═══ Supplied text

Eotvos indeed. I recall eotvos while researching coriolis 7-8 years ago, and it was a minor factor in the vertical component of coriolis. I believe the speed of the bullet, direction of travel with or against earth's direction of rotation, centrifugal force due to bullet speed, and gravitational force were all involved. The centrifugal force had a slight effect, additive or subtractive, from gravitational force. The reference article provided the mathematical expression of eotvos, as well as an associated narrative discussion. I tried to find that reference material last night on my PCs, but no such luck. I've replaced my computers since then and couldn't locate anything on the newer PCs using the search functions.

My understanding of horizontal coriolis for east/west directions of fire has been restored, thanks to the helpful visuals and discussion that's been provided. Just when I thought this Thread was dying out, it came back to life very positively. Appreciate the collective efforts. Good job to all!

 

[KYpatriot]

We are geeks with rifles lol.

 

[Pdvdh]

I got my hands on a globe. Looked at it last evening and could "sorta" visualize the horizontal coriolis, but I still wasn't getting the full perspective.

I just finished looking it over again and this time, bingo! If you have access to a globe, hold a planar straight edge perpendicular to the the surface of the globe, with east to west alignment, along the latitude lines printed on the globe. Then shift the planar straight edge from the equator up to the pole along the latitude lines, and watch how the latitude lines bend off at an increasingly greater angle from the straight edge as the straight edge approaches the pole (90* Latitude).

What made the huge difference for me was the perspective of holding the straight edge perpendicular to the globe (parallel to gravitational force) and then looking right along the planar straight edge - directly down onto the surface of the globe. The light bulb got much brighter! lightbulb

This perspective completely obliterated my prior mental block. And from this perspective, horizontal coriolis really is easier to visualize than vertical coriolis. Pretty sure I'll never ever have a problem visualizing the cause of horizontal coriolis - again.

I imagine it would be plain as day from the international space station, if latitude lines were visible on the ground surface of earth, and the earth rotated along its N-S axis.

 

[Jordan Smith]

I got my hands on a globe. Looked at it last evening and could "sorta" visualize the horizontal coriolis, but I still wasn't getting the full perspective.

I just finished looking it over again and this time, bingo! If you have access to a globe, hold a planar straight edge perpendicular to the the surface of the globe, with east to west alignment, along the latitude lines printed on the globe. Then shift the planar straight edge from the equator up to the pole along the latitude lines, and watch how the latitude lines bend off at an increasingly greater angle from the straight edge as the straight edge approaches the pole (90* Latitude).

What made the huge difference for me was the perspective of holding the straight edge perpendicular to the globe (parallel to gravitational force) and then looking right along the planar straight edge - directly down onto the surface of the globe. The light bulb got much brighter! lightbulb

This perspective completely obliterated my prior mental block. And from this perspective, horizontal coriolis really is easier to visualize than vertical coriolis. Pretty sure I'll never ever have a problem visualizing the cause of horizontal coriolis - again.

I imagine it would be plain as day from the international space station, if latitude lines were visible on the ground surface of earth, and the earth rotated along its N-S axis.

══════
═══ Supplied records

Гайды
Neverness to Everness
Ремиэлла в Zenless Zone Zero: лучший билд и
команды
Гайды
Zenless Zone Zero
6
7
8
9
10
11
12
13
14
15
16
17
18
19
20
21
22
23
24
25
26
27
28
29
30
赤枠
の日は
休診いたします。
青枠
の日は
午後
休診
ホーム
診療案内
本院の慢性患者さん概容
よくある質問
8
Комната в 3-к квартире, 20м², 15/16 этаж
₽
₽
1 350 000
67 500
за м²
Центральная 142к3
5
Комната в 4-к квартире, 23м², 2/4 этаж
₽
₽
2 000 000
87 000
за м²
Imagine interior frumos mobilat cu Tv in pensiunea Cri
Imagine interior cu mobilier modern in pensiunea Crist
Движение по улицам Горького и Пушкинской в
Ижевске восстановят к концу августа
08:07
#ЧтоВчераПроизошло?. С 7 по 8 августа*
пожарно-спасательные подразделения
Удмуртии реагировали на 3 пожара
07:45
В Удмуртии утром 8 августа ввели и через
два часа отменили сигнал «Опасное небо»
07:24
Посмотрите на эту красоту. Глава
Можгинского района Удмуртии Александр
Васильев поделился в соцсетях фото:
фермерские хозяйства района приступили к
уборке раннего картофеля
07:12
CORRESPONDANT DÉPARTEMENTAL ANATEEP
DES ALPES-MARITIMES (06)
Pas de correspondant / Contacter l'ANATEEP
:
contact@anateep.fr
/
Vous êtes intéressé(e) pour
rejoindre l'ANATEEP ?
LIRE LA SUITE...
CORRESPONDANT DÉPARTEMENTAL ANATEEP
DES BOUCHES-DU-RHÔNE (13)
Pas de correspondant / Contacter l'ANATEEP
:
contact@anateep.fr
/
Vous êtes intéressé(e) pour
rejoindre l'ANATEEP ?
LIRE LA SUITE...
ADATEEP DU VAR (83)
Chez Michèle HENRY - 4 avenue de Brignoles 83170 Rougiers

══════

Questions to answer:
1. Answer these questions from the forum thread:
(a) What did the poster's research on coriolis 7-8 years ago show eotvos to be?
(b) What object did the poster get hands on in order to visualize horizontal coriolis?
(c) Which type of coriolis does the poster say is easier to visualize from the new perspective?
2. Reproduce the listing word for word, from its start through the line containing "Движение по улицам Горького и Пушкинской в".
The listing has no connection to the forum thread.

Answers below:
1.
(a) A minor factor in the vertical component of coriolis.
(b) A globe.
(c) Horizontal coriolis, which the poster finds easier to visualize than vertical coriolis.

2.
Гайды
Neverness to Everness
Ремиэлла в Zenless Zone Zero: лучший билд и
команды
Гайды
Zenless Zone Zero
6
7
8
9
10
11
12
13
14
15
16
17
18
19
20
21
22
23
24
25
26
27
28
29
30
赤枠
の日は
休診いたします。
青枠
の日は
午後
休診
ホーム
診療案内
本院の慢性患者さん概容
よくある質問
8
Комната в 3-к квартире, 20м², 15/16 этаж
₽
₽
1 350 000
67 500
за м²
Центральная 142к3
5
Комната в 4-к квартире, 23м², 2/4 этаж
₽
₽
2 000 000
87 000
за м²
Imagine interior frumos mobilat cu Tv in pensiunea Cri
Imagine interior cu mobilier modern in pensiunea Crist
Движение по улицам Горького и Пушкинской в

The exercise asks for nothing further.